Como o poder do rei era absoluto, nele se reunindo o ato de acusar, julgar condenar, certamente o Rei Xerxes, caso tivesse configurado a eliminação do povo judeu da época, não seria alcançado pelas leis de seu País uma vez que ele encarnava a própria lei. Talvez se esperaria aí, no máximo, uma vingança divina, ou seu nome, tal qual Hitler, ser inscrito como um dos grandes vilões da humanidade.

A luta do rei Xerxes depois de descobrir a trama para matar os judeus foi desfazer o decreto real que determinava a execução de todos eles nas 127 províncias da Pérsia daquele tempo. Para isso, fez uso do que hoje chamaríamos na administração pública de princípio da auto tutela que é quando o gestor exerce o controle sobre seus próprios atos, com a possibilidade inclusive de anulá-los ou revogá-los.

Ainda no âmbito da administração pública não é difícil identificar no Decreto de Xerxes o exercício dos poderes discricionário, normativo, hierárquico e disciplinar.

Logo no início do decreto a favor dos judeus, que desfazia o que determinava a execução de todos eles, Xerxes faz indiretamente uma espécie  de  mea-culpa:

“Ás vezes, acontece que as autoridades põem em altas posições homens que parecem amigos, e, então, elas também se tornam culpadas, quando esses homens tentam matar pessoas inocentes e causam males que não podem ser desfeitos. Com sua malícia e as suas mentiras, esses amigos se aproveitam da boa fé e das boas intenções das autoridades superiores”

Vale a pena uma, duas, três ou mais a leituras do Decreto de Xerxes inserto no Livro de Ester, lá no Velho Testamento. Uma obra de grande valor literário/histórico/cultural que gira em torno de uma mulher valorosa e de fé.

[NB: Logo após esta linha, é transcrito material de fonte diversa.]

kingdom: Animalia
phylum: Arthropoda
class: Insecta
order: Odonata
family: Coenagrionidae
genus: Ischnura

Na obra, o que me chamou mais atenção foi o Decreto de Xerxes, merecedor de um estudo mais detido. Como é possível perceber, pelo que rendeu a leitura até agora, observa-se ali, preliminarmente, os rudimentos de muito do que hoje é encontrado no Direito, notadamente como já foi explicitado, no Direito Administrativo. Mas ainda é possível encontrar, entre outros, rudimentos da responsabilidade civil objetiva e até mesmo uma filigrana da polêmica teoria do domínio dos fatos, aquela que foi usada para condenar muitos dos envolvidos no escândalo do mensalão, incluindo o ex-presidente Lula.